[Task requirements] Copy the material below word for word, leaving out the pictures.
___ Raw data
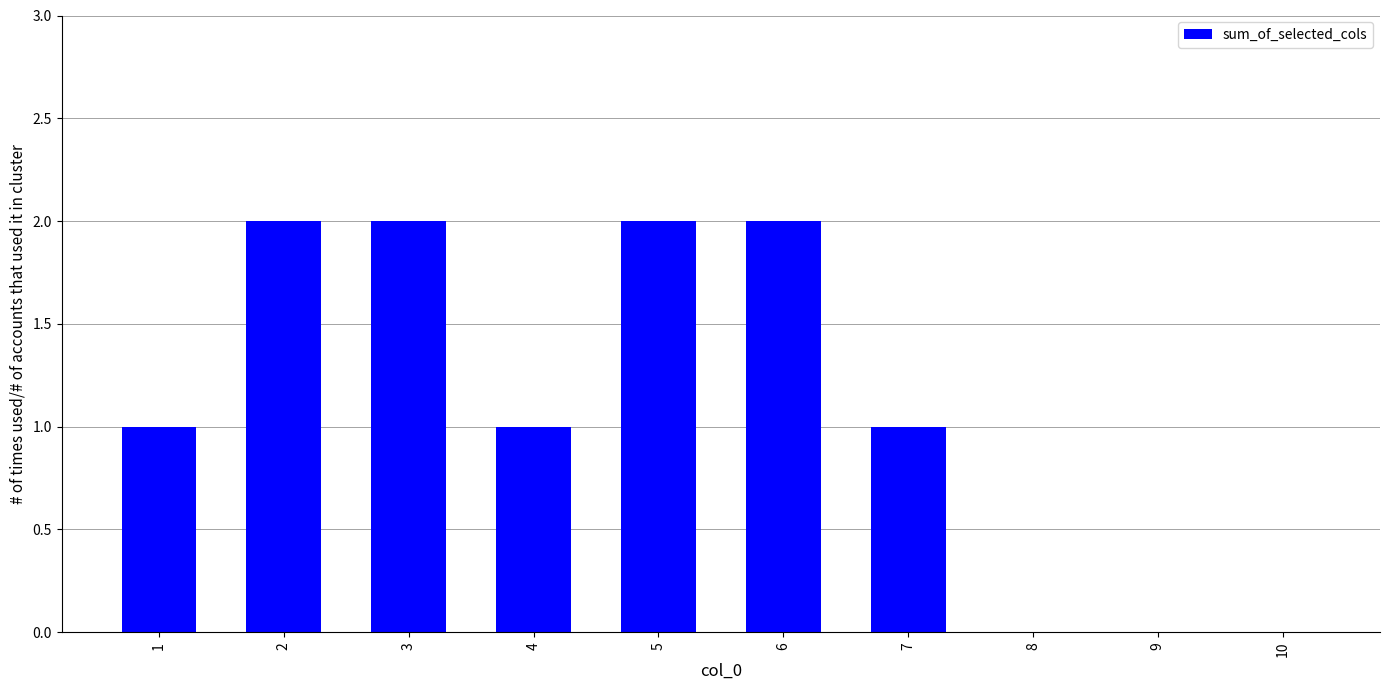

Reading left to right, extract all data points from this chart.

1=1	2=2	3=2	4=1	5=2	6=2	7=1	8=0	9=0	10=0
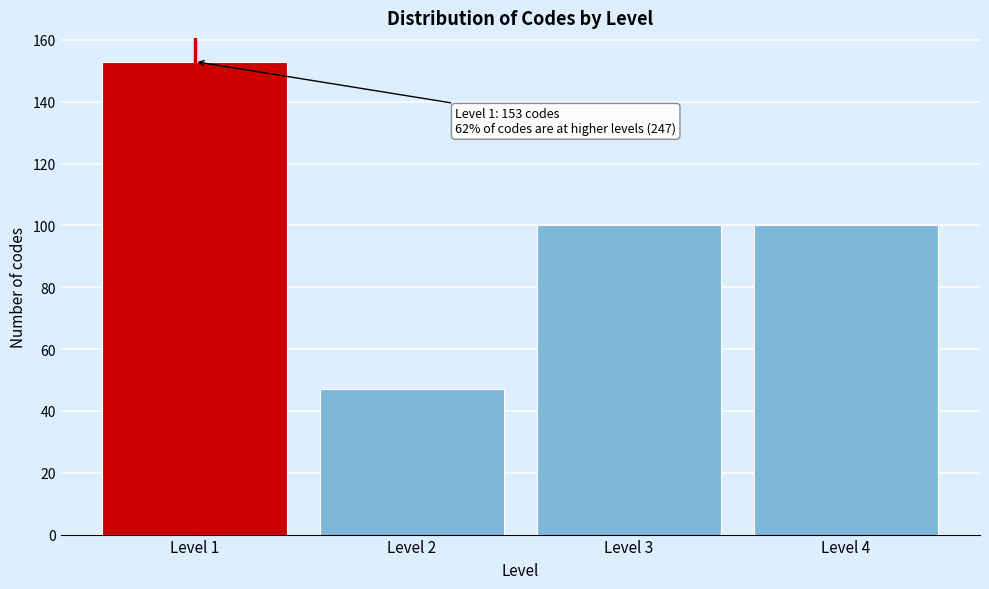

Reading left to right, list all the values displayed in this chart.

Level 1=153	Level 2=47	Level 3=100	Level 4=100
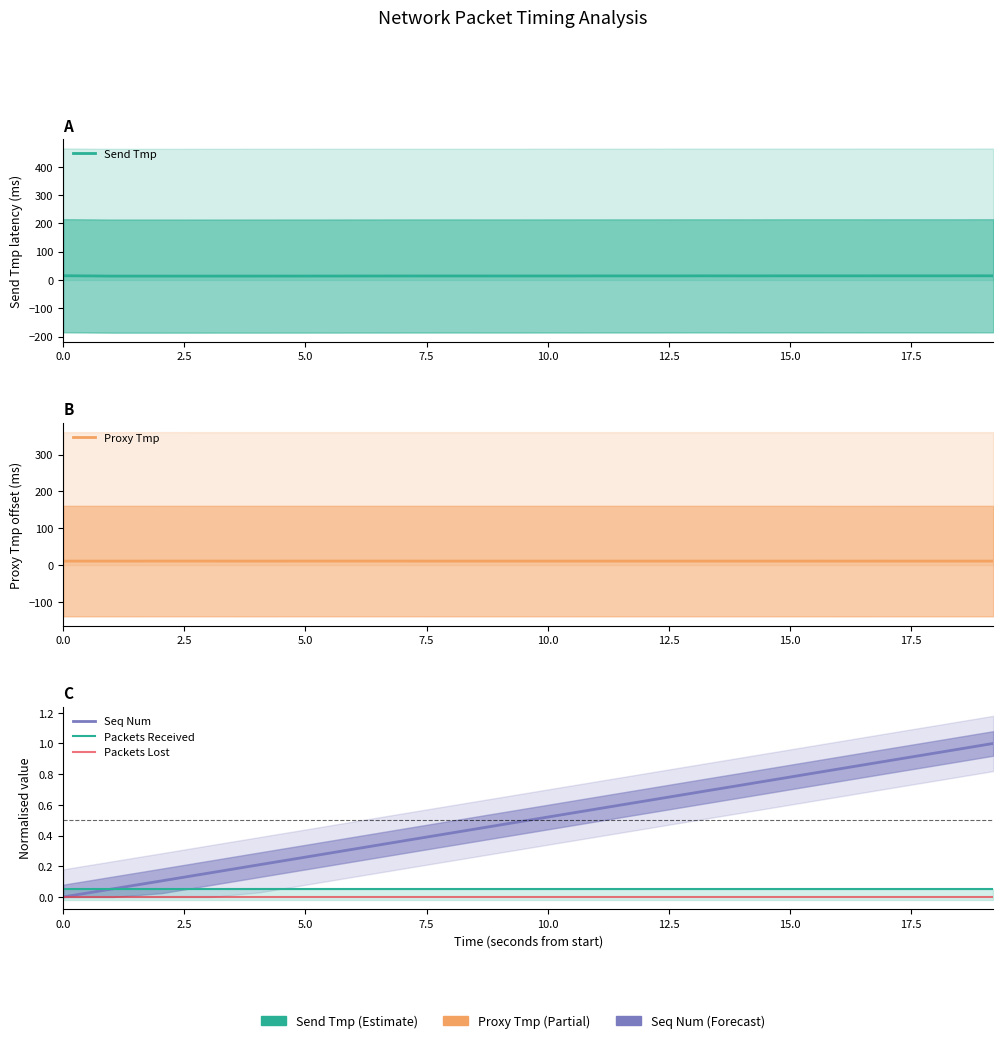

True or false: Send Tmp has a value of 21.2 at 20.0.

False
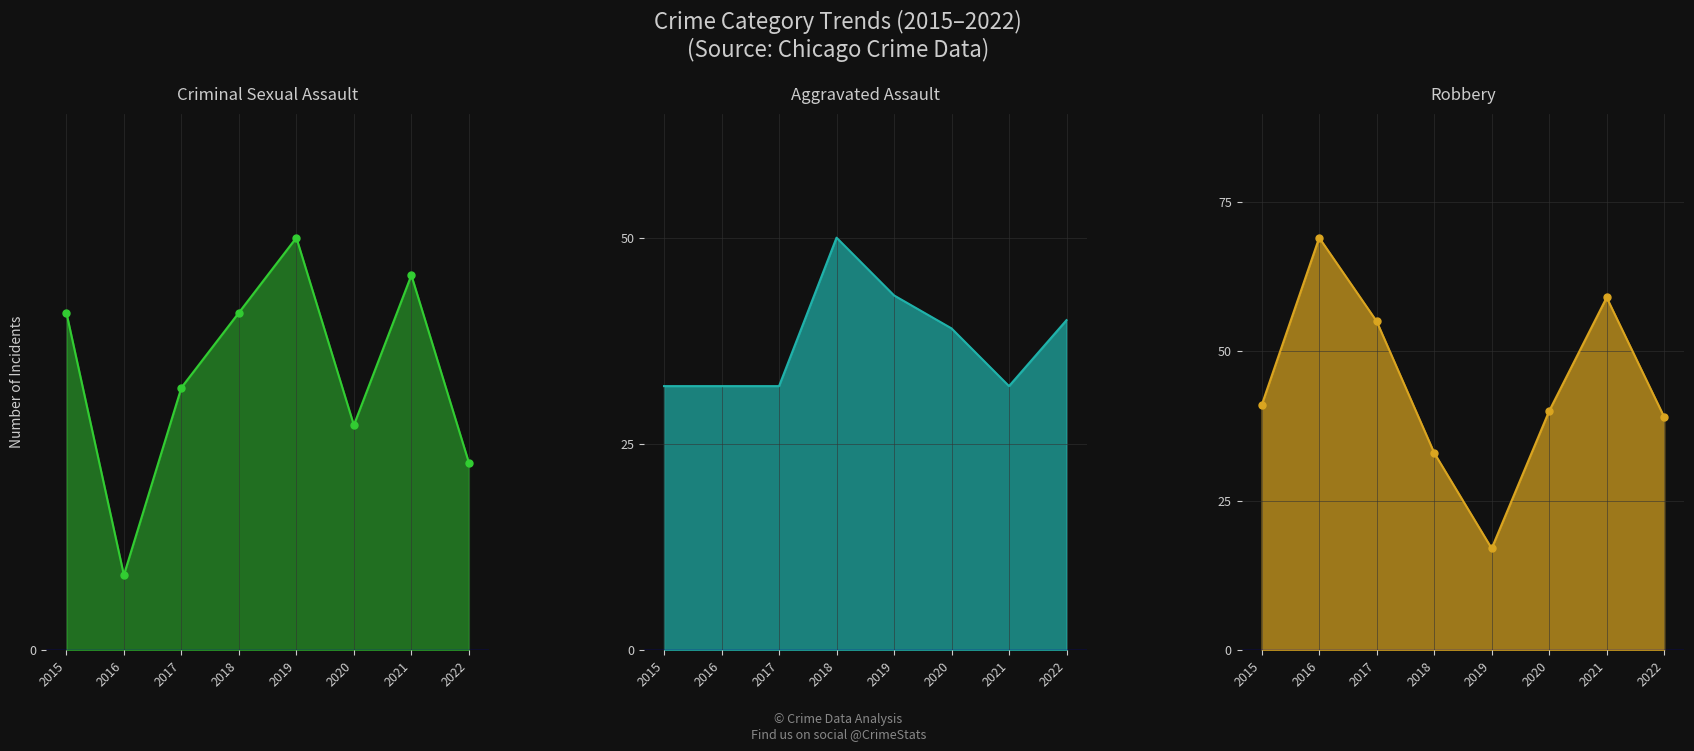

In Robbery, how many points are higher than both neighbors (excluding endpoints)?

2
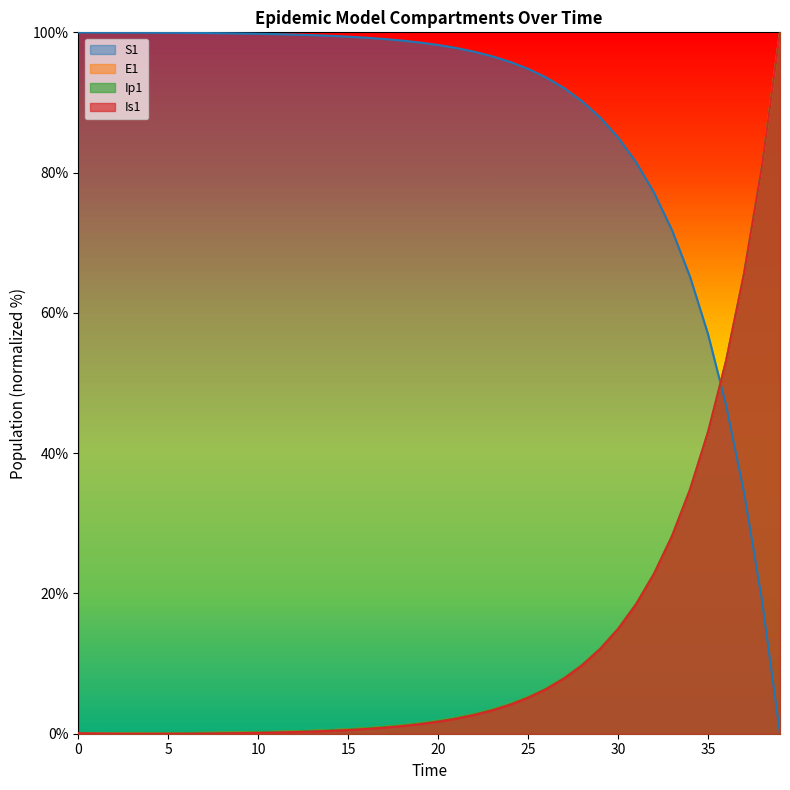

At which label does Is1 first exceed 1?

18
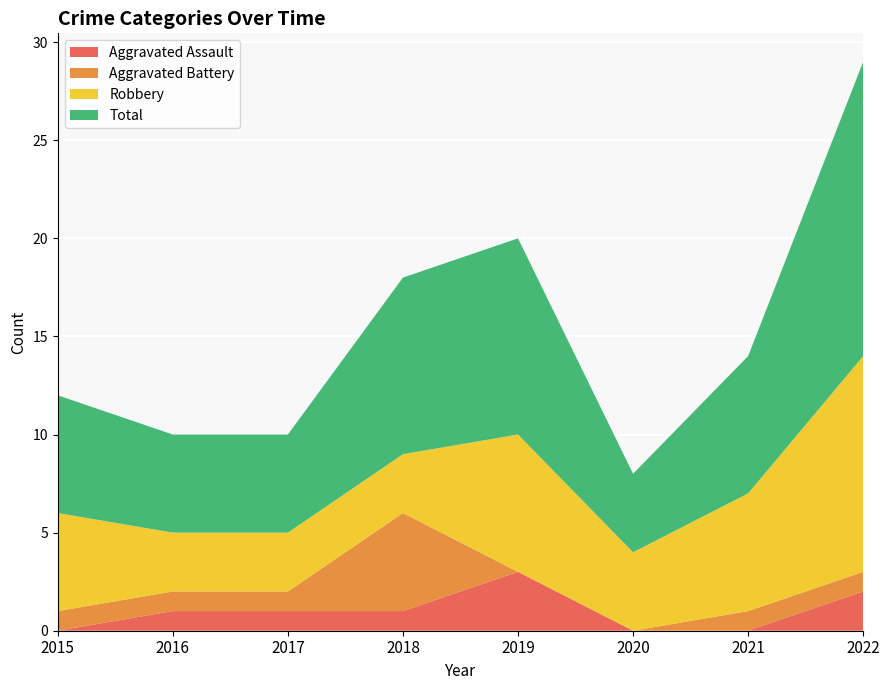

Reading left to right, list all the values displayed in this chart.

Aggravated Assault: 0	1	1	1	3	0	0	2
Aggravated Battery: 1	1	1	5	0	0	1	1
Robbery: 5	3	3	3	7	4	6	11
Total: 6	5	5	9	10	4	7	15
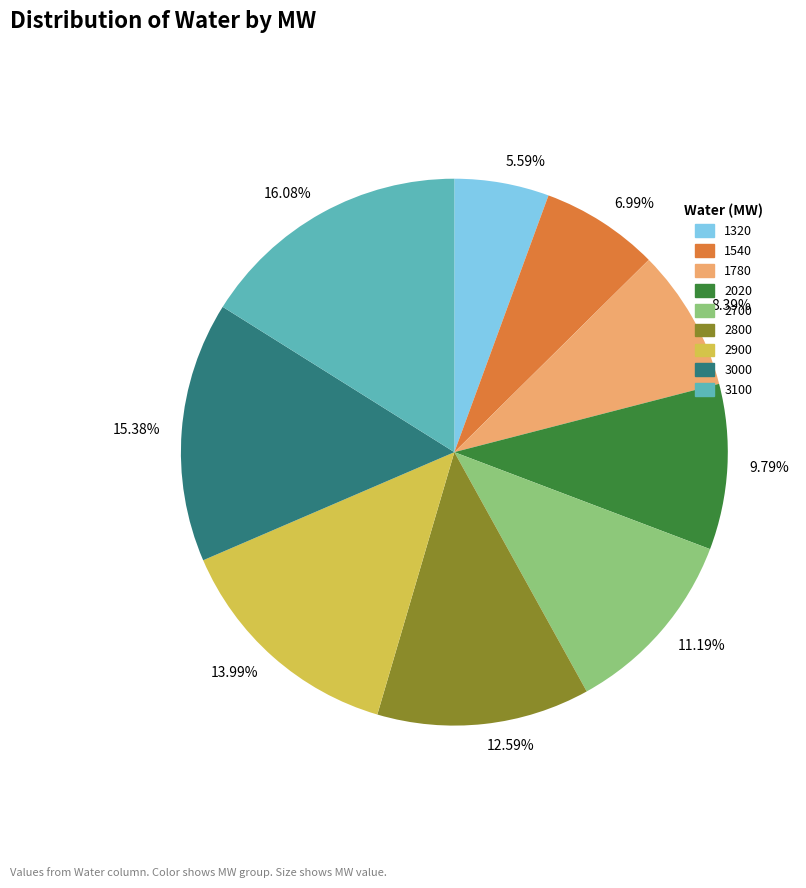

What is the smallest slice in the pie chart?

5.59%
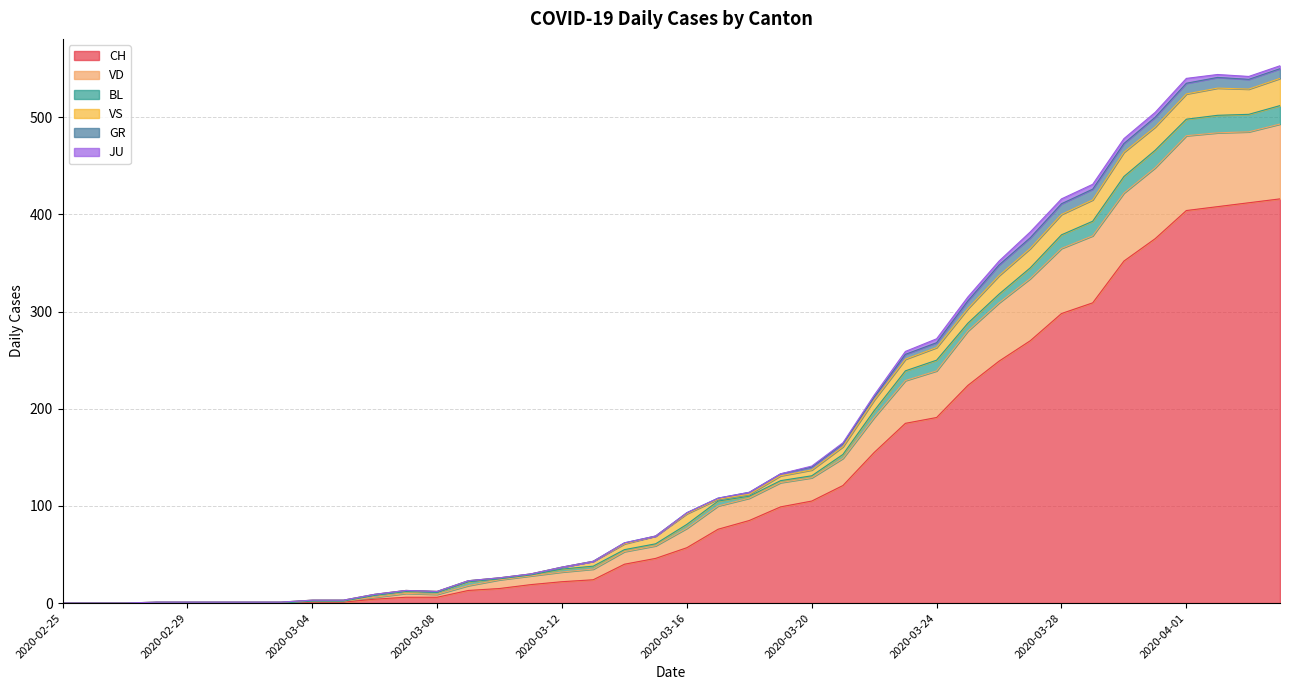

How many interior local valleys does the VD series have?

2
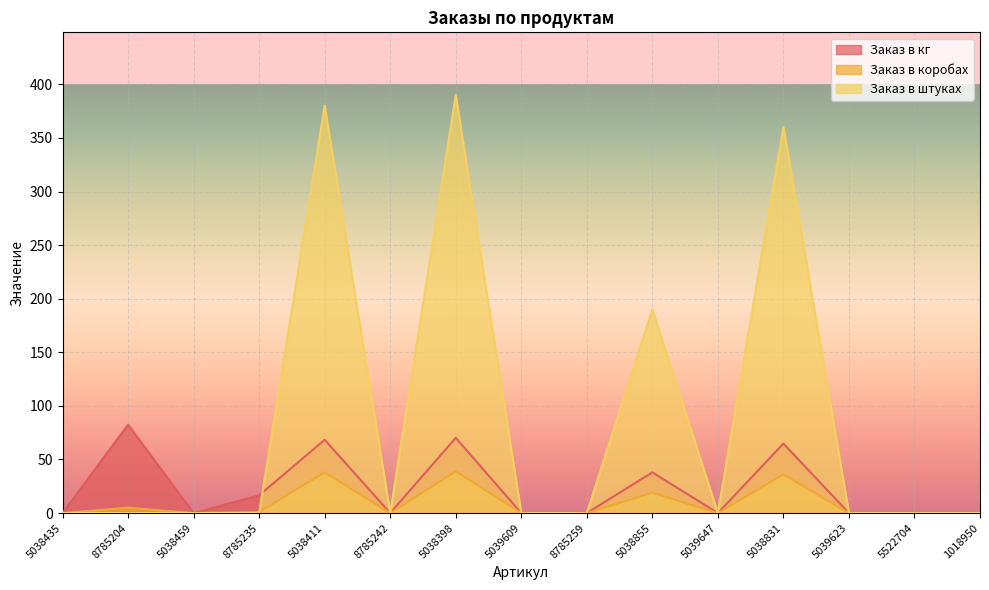

At how many categories does at least one series exceed 314?

3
______
[Your response]
Reading left to right, extract all data points from this chart.

1=1	2=2	3=2	4=1	5=2	6=2	7=1	8=0	9=0	10=0

Reading left to right, list all the values displayed in this chart.

Level 1=153	Level 2=47	Level 3=100	Level 4=100

True or false: Send Tmp has a value of 21.2 at 20.0.

False

In Robbery, how many points are higher than both neighbors (excluding endpoints)?

2

At which label does Is1 first exceed 1?

18

Reading left to right, list all the values displayed in this chart.

Aggravated Assault: 0	1	1	1	3	0	0	2
Aggravated Battery: 1	1	1	5	0	0	1	1
Robbery: 5	3	3	3	7	4	6	11
Total: 6	5	5	9	10	4	7	15

What is the smallest slice in the pie chart?

5.59%

How many interior local valleys does the VD series have?

2

At how many categories does at least one series exceed 314?

3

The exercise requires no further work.